GIVEN PROBLEM. Convert each line of the records into a Markdown table with a "Number" column holding the row number and a "Text" column holding the line, skipping any blank lines. Leave the pictures out of the answer.

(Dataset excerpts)
------
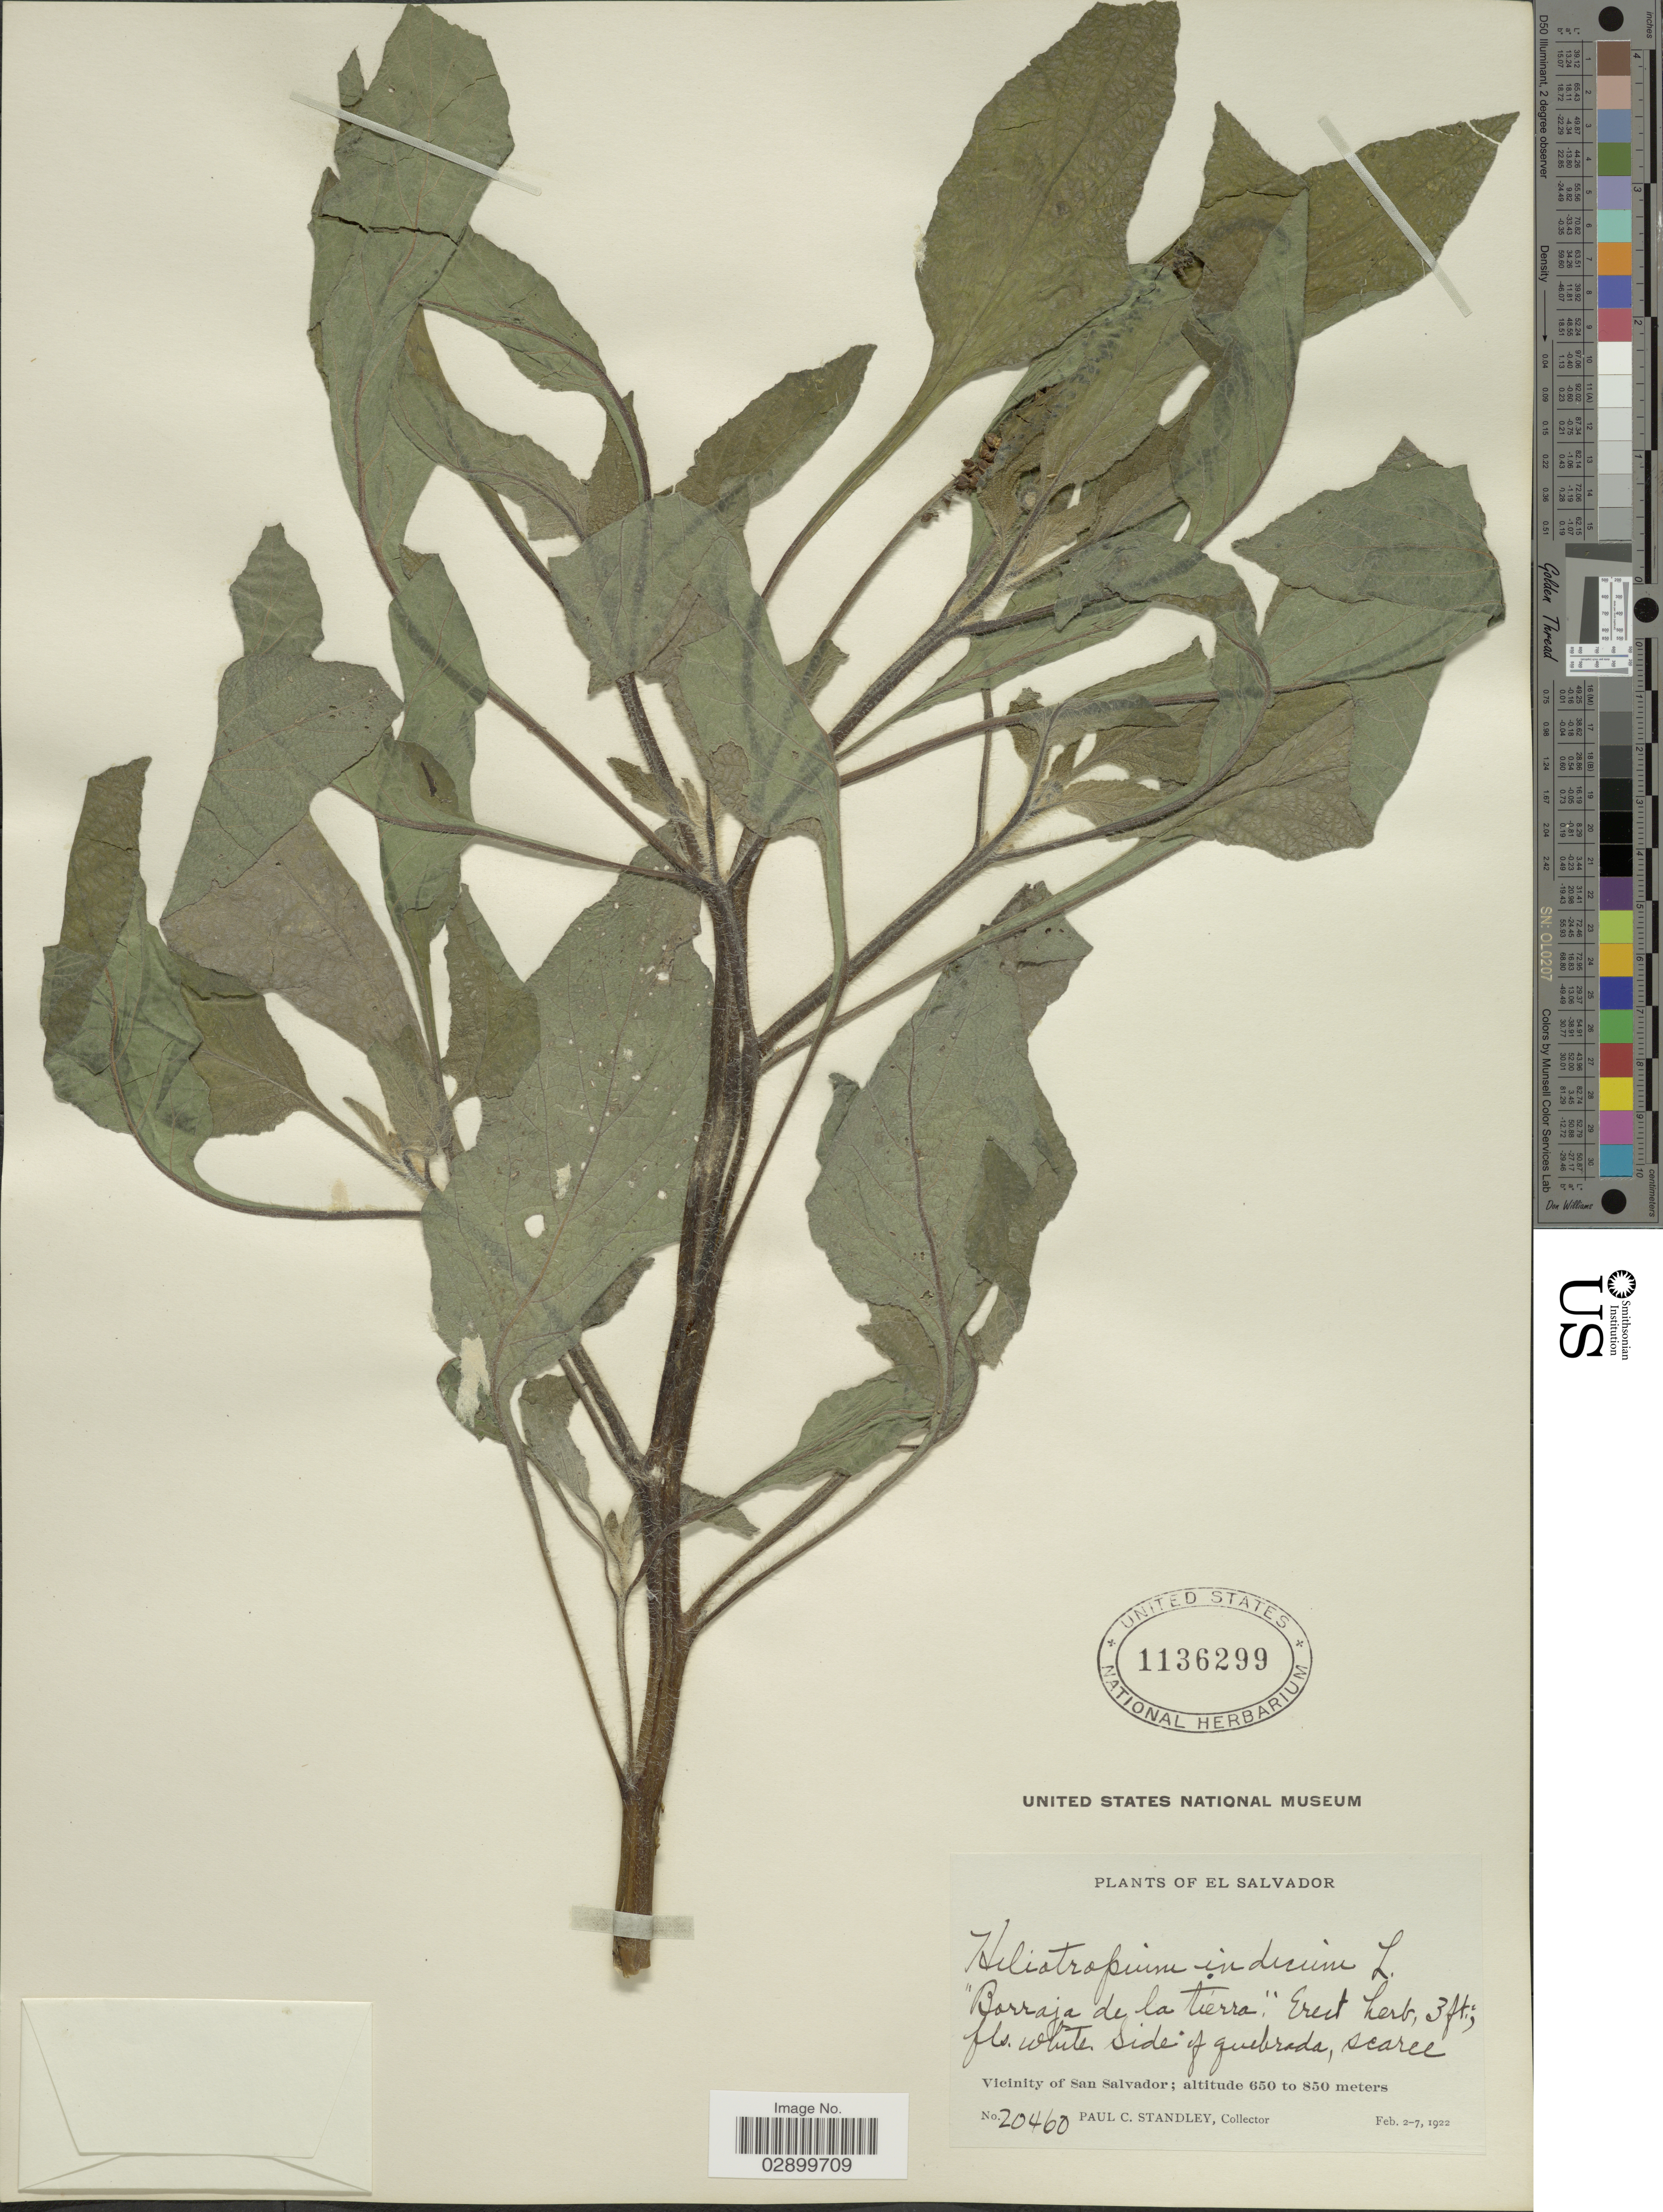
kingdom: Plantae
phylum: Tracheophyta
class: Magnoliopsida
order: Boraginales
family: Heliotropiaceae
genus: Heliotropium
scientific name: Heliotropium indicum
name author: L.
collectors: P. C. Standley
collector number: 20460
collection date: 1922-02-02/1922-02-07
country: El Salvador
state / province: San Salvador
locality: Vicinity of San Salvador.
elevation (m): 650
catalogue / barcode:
------
WRITTEN ANSWER.
| Number | Text |
|---|---|
| 1 | kingdom: Plantae |
| 2 | phylum: Tracheophyta |
| 3 | class: Magnoliopsida |
| 4 | order: Boraginales |
| 5 | family: Heliotropiaceae |
| 6 | genus: Heliotropium |
| 7 | scientific name: Heliotropium indicum |
| 8 | name author: L. |
| 9 | collectors: P. C. Standley |
| 10 | collector number: 20460 |
| 11 | collection date: 1922-02-02/1922-02-07 |
| 12 | country: El Salvador |
| 13 | state / province: San Salvador |
| 14 | locality: Vicinity of San Salvador. |
| 15 | elevation (m): 650 |
| 16 | catalogue / barcode: |